Long’s Peak Colorado ~ Walking on the Ceiling of the World
Hiking in the Rockies feels like walking on the ceiling of the world. You are so high up that you are looking down on mountain peaks. The wind pushes at you and you have to walk bent against it. But it is glorious.
Until it is not.
One day, my husband and I decided to hike up to Long’s Peak. Clouds like colophons hung above it. White and fluffy they formed clear emblems, signs that stood out against a background of deep azure. Two of them stood together dropping in the still air above the mountain. The morning fresh and bright was no harbinger of things to come
That was at nine in the morning. By twelve the clouds moved in. By one the storm rolled off the mountain, striking sparks of lightening upon the unwary, who enjoying their climb went above the timberline to the boulder field of the Diamond face.
“No! No! Don’t go there,” said the hikers scampering down the mountainside. “There’s lightning! It’s dangerous!” they called as they scurried down the hill toward a blanket of trees.

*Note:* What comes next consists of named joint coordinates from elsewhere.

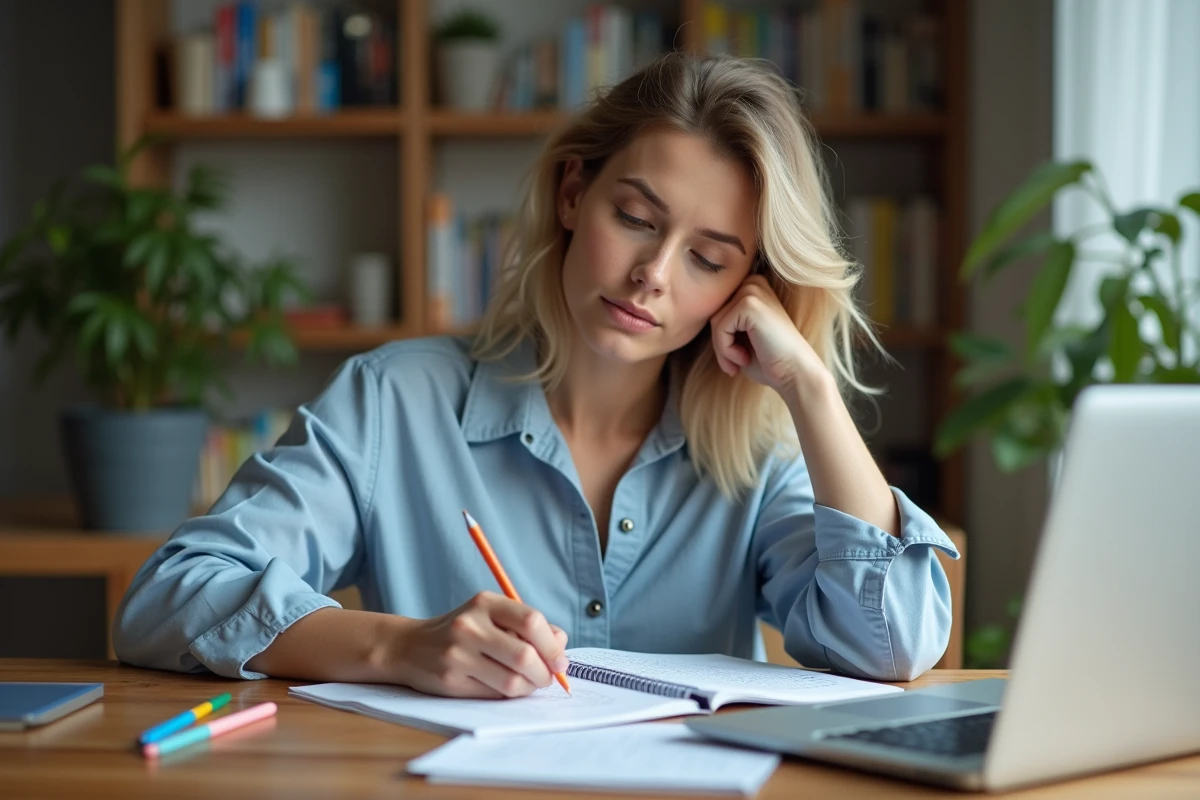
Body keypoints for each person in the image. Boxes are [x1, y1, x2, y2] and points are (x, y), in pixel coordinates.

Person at [113, 52, 958, 697]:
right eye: (635, 218)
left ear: (746, 289)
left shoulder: (759, 446)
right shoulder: (395, 401)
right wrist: (396, 647)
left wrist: (810, 385)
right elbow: (167, 599)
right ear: (571, 194)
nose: (652, 275)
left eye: (707, 258)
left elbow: (890, 646)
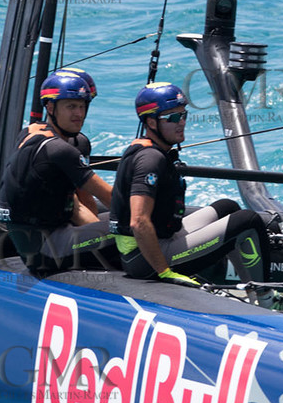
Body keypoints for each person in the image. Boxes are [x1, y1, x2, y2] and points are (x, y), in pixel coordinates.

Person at [112, 81, 269, 289]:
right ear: (151, 123)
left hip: (161, 239)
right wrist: (164, 272)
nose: (182, 122)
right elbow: (138, 221)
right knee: (248, 221)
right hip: (146, 258)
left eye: (183, 115)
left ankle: (250, 289)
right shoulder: (150, 159)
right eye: (173, 117)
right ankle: (266, 298)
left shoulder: (152, 150)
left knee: (227, 207)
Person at [2, 68, 115, 275]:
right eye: (71, 106)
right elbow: (111, 198)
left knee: (116, 228)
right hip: (46, 250)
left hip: (36, 243)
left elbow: (77, 202)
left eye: (82, 106)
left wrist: (97, 232)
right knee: (133, 227)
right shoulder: (58, 149)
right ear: (51, 107)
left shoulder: (32, 132)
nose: (79, 114)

So my husband and I turned reluctantly away from the beauties of Alpine plants, the high air, the rocky platform for viewing of surrounding mountains. We trudged downhill as the hail struck, fierce pellets of ice knifing us hard. After twenty minutes it morphed to rain. The dusty track turned viscous-squishy, churning mud onto legs and trouser bottoms.
At length we came to the Ranger’s hut.
“That was the worst hike I’ve experienced,” said my husband, “ever.”